Within the records below is a range that opens at the line with "[311,227,320,237] if -> (359, 202) none" and closes at the line with "[470,272,636,285] [493,287,686,300] [493,302,754,316]". Return that range word for word, both ends included, and only that range.

-- Extracted information follows --

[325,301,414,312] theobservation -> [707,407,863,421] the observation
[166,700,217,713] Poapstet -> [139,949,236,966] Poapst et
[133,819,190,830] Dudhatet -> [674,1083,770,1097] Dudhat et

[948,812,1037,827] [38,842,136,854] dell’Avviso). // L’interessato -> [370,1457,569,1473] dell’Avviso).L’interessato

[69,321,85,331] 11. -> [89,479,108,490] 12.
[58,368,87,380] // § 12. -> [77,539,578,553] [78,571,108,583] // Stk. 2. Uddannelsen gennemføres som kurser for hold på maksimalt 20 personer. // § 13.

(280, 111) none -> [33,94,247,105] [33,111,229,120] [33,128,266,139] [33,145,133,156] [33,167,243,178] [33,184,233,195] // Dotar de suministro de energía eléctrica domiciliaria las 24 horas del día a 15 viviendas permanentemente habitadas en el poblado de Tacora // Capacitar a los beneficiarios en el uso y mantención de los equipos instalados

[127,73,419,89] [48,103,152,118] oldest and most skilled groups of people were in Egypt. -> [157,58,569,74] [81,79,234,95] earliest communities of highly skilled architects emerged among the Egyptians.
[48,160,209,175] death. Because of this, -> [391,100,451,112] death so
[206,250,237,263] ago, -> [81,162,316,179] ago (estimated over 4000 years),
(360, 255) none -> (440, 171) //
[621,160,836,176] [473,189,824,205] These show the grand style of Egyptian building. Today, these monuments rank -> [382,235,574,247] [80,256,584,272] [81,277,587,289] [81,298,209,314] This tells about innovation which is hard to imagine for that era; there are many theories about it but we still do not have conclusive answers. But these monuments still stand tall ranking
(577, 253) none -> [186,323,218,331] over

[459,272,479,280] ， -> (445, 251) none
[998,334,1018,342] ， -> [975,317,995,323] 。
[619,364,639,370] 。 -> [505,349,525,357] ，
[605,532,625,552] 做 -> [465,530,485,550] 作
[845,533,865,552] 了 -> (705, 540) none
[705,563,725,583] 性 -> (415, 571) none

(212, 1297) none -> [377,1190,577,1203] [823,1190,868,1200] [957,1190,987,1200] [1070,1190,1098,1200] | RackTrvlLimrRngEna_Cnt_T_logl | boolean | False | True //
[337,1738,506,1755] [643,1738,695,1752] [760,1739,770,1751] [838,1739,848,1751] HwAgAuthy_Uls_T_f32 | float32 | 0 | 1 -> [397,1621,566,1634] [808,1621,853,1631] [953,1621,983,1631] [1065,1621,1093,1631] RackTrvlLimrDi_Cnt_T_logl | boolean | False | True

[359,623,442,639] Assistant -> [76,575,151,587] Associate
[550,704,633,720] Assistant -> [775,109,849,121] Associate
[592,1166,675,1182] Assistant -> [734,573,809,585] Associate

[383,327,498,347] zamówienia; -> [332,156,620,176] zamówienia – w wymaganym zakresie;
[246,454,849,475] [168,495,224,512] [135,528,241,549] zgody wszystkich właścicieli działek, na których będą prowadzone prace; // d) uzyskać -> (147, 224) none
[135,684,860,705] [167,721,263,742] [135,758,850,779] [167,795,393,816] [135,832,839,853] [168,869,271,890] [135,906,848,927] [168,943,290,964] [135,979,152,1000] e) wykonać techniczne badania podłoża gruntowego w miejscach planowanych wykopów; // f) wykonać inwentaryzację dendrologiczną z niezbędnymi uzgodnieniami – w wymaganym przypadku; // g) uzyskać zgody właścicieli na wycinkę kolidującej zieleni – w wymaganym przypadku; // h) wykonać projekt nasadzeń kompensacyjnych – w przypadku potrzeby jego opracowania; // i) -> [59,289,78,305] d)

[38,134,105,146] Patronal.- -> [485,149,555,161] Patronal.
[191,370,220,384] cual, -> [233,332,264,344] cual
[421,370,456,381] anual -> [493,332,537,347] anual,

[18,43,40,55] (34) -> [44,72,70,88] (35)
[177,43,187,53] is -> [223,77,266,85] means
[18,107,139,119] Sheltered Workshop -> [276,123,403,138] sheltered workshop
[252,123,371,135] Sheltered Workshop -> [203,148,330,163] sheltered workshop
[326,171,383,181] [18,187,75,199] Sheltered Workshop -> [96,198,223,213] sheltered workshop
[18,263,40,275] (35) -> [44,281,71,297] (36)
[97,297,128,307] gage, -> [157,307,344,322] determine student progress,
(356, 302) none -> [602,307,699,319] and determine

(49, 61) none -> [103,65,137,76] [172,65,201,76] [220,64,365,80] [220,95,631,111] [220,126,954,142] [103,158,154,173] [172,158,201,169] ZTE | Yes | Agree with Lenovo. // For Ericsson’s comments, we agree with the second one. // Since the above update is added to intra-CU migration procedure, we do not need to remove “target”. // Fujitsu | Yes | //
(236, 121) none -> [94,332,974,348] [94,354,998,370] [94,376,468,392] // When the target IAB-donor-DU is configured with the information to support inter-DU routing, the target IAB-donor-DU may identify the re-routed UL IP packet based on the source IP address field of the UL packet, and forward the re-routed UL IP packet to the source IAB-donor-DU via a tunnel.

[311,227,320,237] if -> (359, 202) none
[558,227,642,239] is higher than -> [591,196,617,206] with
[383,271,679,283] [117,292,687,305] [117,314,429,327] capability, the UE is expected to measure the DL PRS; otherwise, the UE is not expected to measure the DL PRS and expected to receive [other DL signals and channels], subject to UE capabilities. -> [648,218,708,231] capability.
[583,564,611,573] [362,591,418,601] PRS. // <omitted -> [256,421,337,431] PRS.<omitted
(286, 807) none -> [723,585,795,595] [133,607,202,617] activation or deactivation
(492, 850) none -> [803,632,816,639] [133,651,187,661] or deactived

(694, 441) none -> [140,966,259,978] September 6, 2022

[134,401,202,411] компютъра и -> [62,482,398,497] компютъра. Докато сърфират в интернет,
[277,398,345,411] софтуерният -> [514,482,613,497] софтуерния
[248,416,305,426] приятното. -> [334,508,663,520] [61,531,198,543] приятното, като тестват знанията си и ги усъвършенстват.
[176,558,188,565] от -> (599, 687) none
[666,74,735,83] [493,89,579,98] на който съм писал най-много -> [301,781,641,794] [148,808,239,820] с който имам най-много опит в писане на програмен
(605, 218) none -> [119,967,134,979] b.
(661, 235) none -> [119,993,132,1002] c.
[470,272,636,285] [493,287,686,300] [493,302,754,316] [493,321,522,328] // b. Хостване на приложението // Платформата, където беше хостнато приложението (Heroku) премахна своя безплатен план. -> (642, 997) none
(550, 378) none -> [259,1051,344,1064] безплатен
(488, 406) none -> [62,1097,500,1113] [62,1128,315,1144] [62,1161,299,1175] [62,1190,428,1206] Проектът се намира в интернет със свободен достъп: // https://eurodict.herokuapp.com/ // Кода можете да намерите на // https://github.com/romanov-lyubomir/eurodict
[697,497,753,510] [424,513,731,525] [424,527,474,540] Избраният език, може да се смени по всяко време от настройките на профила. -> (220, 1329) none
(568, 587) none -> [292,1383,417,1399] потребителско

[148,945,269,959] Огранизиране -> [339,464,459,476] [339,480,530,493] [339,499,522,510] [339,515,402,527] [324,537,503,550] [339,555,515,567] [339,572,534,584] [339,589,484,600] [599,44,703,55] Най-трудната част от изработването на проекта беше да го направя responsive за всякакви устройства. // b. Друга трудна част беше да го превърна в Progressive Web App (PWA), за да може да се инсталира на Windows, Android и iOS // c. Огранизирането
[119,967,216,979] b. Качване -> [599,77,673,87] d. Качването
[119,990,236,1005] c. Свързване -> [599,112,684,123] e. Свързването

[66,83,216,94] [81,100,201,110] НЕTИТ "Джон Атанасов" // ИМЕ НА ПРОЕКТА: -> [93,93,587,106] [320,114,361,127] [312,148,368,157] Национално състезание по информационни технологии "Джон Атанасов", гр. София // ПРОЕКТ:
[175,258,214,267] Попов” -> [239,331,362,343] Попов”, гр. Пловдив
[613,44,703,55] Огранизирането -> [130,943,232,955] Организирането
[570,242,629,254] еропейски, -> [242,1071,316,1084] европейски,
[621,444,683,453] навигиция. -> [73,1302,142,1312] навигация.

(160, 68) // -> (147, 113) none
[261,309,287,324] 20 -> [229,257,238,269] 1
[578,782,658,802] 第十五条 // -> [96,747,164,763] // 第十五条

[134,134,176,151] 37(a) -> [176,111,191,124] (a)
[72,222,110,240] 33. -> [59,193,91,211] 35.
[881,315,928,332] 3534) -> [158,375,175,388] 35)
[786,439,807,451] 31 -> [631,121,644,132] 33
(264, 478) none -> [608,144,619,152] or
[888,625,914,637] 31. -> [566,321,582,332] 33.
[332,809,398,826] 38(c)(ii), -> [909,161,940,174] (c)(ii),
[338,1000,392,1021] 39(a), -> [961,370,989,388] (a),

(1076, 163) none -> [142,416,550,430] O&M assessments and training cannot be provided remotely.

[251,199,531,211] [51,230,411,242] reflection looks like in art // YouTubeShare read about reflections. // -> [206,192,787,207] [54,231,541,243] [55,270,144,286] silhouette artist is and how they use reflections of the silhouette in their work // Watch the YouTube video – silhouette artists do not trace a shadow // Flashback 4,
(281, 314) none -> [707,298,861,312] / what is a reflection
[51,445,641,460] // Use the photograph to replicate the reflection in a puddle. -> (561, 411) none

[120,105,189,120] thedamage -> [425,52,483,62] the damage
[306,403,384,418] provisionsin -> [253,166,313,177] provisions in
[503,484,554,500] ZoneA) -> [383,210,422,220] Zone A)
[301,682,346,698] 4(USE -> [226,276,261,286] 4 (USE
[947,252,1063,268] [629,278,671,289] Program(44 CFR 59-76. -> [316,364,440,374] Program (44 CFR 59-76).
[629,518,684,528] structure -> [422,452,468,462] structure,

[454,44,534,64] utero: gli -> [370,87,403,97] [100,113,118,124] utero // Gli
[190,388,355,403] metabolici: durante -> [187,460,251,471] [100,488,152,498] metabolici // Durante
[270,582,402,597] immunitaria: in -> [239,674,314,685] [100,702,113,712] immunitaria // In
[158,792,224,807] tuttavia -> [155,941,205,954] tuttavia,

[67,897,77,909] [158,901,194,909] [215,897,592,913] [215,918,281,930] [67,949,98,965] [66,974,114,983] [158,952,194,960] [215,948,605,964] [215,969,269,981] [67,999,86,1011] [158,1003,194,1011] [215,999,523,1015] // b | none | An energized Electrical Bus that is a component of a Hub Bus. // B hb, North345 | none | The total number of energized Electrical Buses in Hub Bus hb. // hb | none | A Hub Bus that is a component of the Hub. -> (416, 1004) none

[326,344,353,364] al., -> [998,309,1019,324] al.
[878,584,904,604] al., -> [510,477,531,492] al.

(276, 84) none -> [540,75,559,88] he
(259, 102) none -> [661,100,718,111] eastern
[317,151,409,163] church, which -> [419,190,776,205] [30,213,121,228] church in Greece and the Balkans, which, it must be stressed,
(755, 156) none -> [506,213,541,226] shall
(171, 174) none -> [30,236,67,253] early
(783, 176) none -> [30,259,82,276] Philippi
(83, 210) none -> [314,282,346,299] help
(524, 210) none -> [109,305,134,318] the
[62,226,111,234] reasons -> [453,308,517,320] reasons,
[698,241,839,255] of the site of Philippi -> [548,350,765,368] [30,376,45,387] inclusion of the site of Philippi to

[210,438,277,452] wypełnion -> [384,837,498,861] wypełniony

-- Extracted information concluded --

▶ Response to this task:
[311,227,320,237] if -> (359, 202) none
[558,227,642,239] is higher than -> [591,196,617,206] with
[383,271,679,283] [117,292,687,305] [117,314,429,327] capability, the UE is expected to measure the DL PRS; otherwise, the UE is not expected to measure the DL PRS and expected to receive [other DL signals and channels], subject to UE capabilities. -> [648,218,708,231] capability.
[583,564,611,573] [362,591,418,601] PRS. // <omitted -> [256,421,337,431] PRS.<omitted
(286, 807) none -> [723,585,795,595] [133,607,202,617] activation or deactivation
(492, 850) none -> [803,632,816,639] [133,651,187,661] or deactived

(694, 441) none -> [140,966,259,978] September 6, 2022

[134,401,202,411] компютъра и -> [62,482,398,497] компютъра. Докато сърфират в интернет,
[277,398,345,411] софтуерният -> [514,482,613,497] софтуерния
[248,416,305,426] приятното. -> [334,508,663,520] [61,531,198,543] приятното, като тестват знанията си и ги усъвършенстват.
[176,558,188,565] от -> (599, 687) none
[666,74,735,83] [493,89,579,98] на който съм писал най-много -> [301,781,641,794] [148,808,239,820] с който имам най-много опит в писане на програмен
(605, 218) none -> [119,967,134,979] b.
(661, 235) none -> [119,993,132,1002] c.
[470,272,636,285] [493,287,686,300] [493,302,754,316] [493,321,522,328] // b. Хостване на приложението // Платформата, където беше хостнато приложението (Heroku) премахна своя безплатен план. -> (642, 997) none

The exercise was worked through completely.